I recently read an interview in which an author of Young Adult fiction was asked, “Why are you the only one who could have written this story?”

The implication of the question seems to be that this fictional tale is a metaphor for the author’s life, that her experiences (non-fiction) are simply being recast as fiction. I don’t like that notion. While author’s do draw from their own lives–I’m not arguing that we don’t–whatever happened to the element of imagination?

I’m currently reading Death, Dickinson and the Demented Life of Frenchie Garcia by Jenny Torres, and in the story is a scene where the protagonist (Frenchie)–a smoker–is asked to take a deep drag off a cigarette because another character (Andy) wants her to describe what she feels. He can’t get past the taste of cigarettes, but loves the idea of how it seems to feel so relaxing. Frenchie takes that drag and describes it as such:

And when you exhale, it’s like you’re letting everything go. Like the smoke scoops up all your worries and expels them from your body and they’re gone for that second.

Whether you’ve ever smoked or not, there’s a truth in those words, because you’ve seen others feel this way, or have felt this way yourself. Now, is Torres a smoker? Once was? Had a family member or friend who smoked? I don’t know and I don’t care. Because there is an honesty in those words, and that’s all that matters. Because that is the heart of storytelling: delivering a truth.

Truth comes to us in many ways. Through our lived or vicarious experiences, but also through our pure imagination.

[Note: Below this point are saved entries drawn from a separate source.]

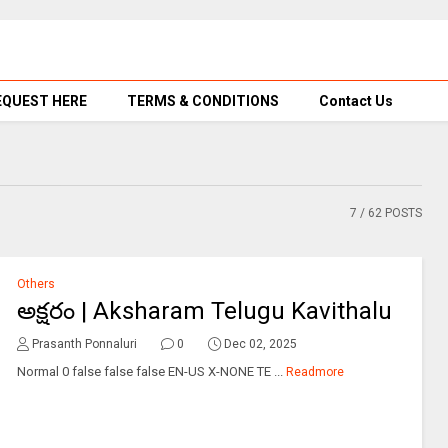
EQUEST HERE
TERMS & CONDITIONS
Contact Us
7
/ 62 POSTS
Others
అక్షరం | Aksharam Telugu Kavithalu
Prasanth Ponnaluri
0
Dec 02, 2025
Normal 0 false false false EN-US X-NONE TE ...
Readmore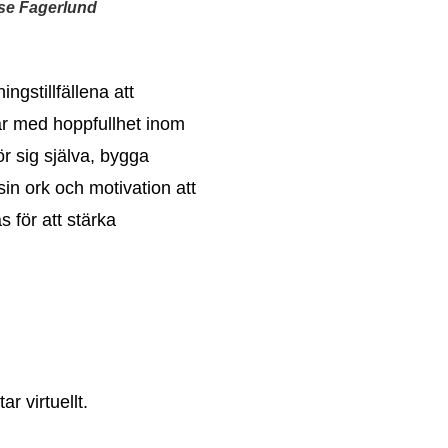
Åse Fagerlund
ingstillfällena att
tar med hoppfullhet inom
r sig själva, bygga
 sin ork och
motivation att
 för att stärka
r virtuellt.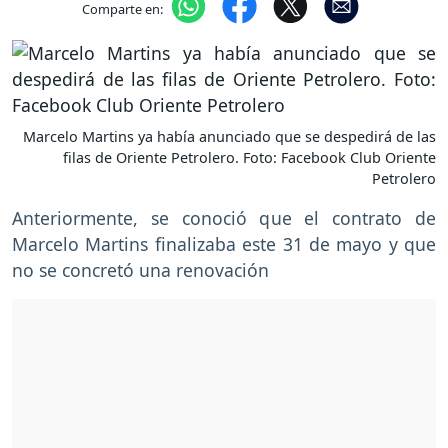
Comparte en:
Marcelo Martins ya había anunciado que se despedirá de las
filas de Oriente Petrolero. Foto: Facebook Club Oriente
Petrolero
Anteriormente, se conoció que el contrato de
Marcelo Martins finalizaba este 31 de mayo y que
no se concretó una renovación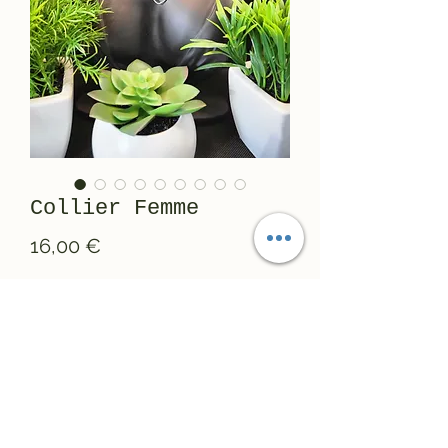
Collier Femme
Prix
16,00 €
Quantité
*
Ajouter au panier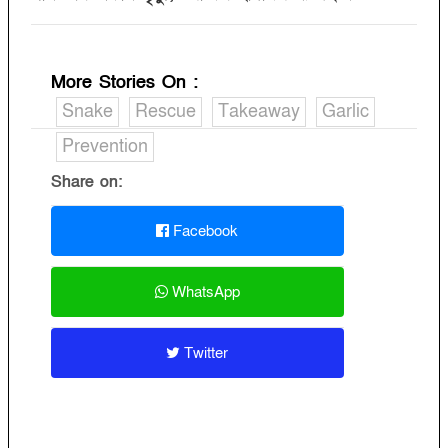
More Stories On
:
Snake
Rescue
Takeaway
Garlic
Prevention
Share on:
Facebook
WhatsApp
Twitter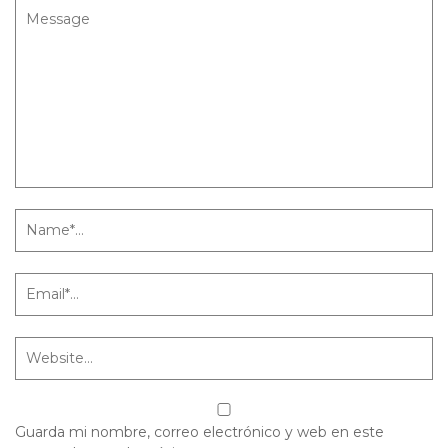
Guarda mi nombre, correo electrónico y web en este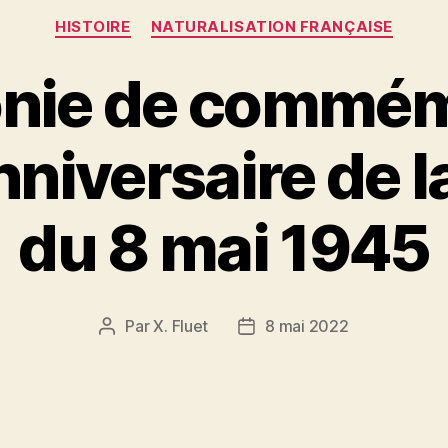
Catégories
HISTOIRE
NATURALISATION FRANÇAISE
nie de commém
niversaire de l
du 8 mai 1945
Par
X. Fluet
8 mai 2022
Auteur
Date
de
de
l’article
l’article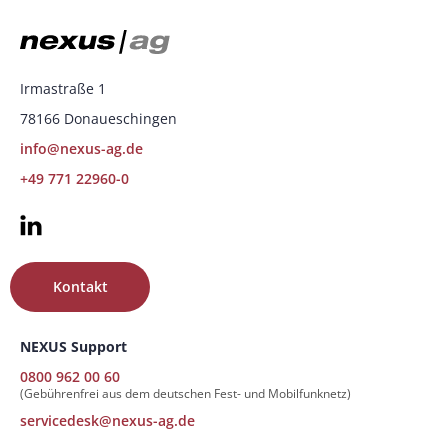
Irmastraße 1
78166 Donaueschingen
info@nexus-ag.de
+49 771 22960-0
Kontakt
NEXUS Support
0800 962 00 60
(Gebührenfrei aus dem deutschen Fest- und Mobilfunknetz)
servicedesk@nexus-ag.de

In Tap Out I wrote many difficult scenes, because they were violent or vulgar or heartbreaking, and one of the worst is the scene where Tony attacks his mother. Both my agent and editor noted this scene with asterisks and questions in the margin. It’s as raw as they come.

I didn’t live like Tony, never saw such violence firsthand, or ever heard of something similar from others. I made it up. It’s pure imagination. I was close enough to Tony’s heart and soul, as if he were real, and so I knew what he would do. That’s all there is to it.

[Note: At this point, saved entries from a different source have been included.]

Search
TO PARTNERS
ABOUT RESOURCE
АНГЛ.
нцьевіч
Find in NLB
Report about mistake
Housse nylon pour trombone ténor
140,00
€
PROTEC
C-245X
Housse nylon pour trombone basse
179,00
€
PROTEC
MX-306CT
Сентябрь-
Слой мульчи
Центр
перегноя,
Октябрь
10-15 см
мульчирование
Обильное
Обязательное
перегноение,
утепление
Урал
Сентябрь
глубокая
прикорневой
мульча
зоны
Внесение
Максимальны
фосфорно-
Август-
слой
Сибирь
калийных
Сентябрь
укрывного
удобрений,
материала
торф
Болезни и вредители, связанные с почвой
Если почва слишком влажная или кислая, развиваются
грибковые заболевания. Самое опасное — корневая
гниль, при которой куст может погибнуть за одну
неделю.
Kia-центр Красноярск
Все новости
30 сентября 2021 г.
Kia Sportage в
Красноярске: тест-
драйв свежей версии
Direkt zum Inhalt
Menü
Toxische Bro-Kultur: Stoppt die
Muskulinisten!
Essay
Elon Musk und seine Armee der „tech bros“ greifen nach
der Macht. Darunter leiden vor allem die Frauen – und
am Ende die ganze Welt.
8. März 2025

I don’t know what that says about me, or any other author who has the ability to go there. But it happens. And in beautiful ways as well. The Art of Racing in the Rain comes to mind, and The Life of Pi, as do so many other titles.

So, for me, had I been that author, I might have said, “I don’t know that I am the only one. I think I’m fortunate to know what I know, and to use that in writing, but to also have the wherewithal, the imagination, to fill in the blanks as necessary.”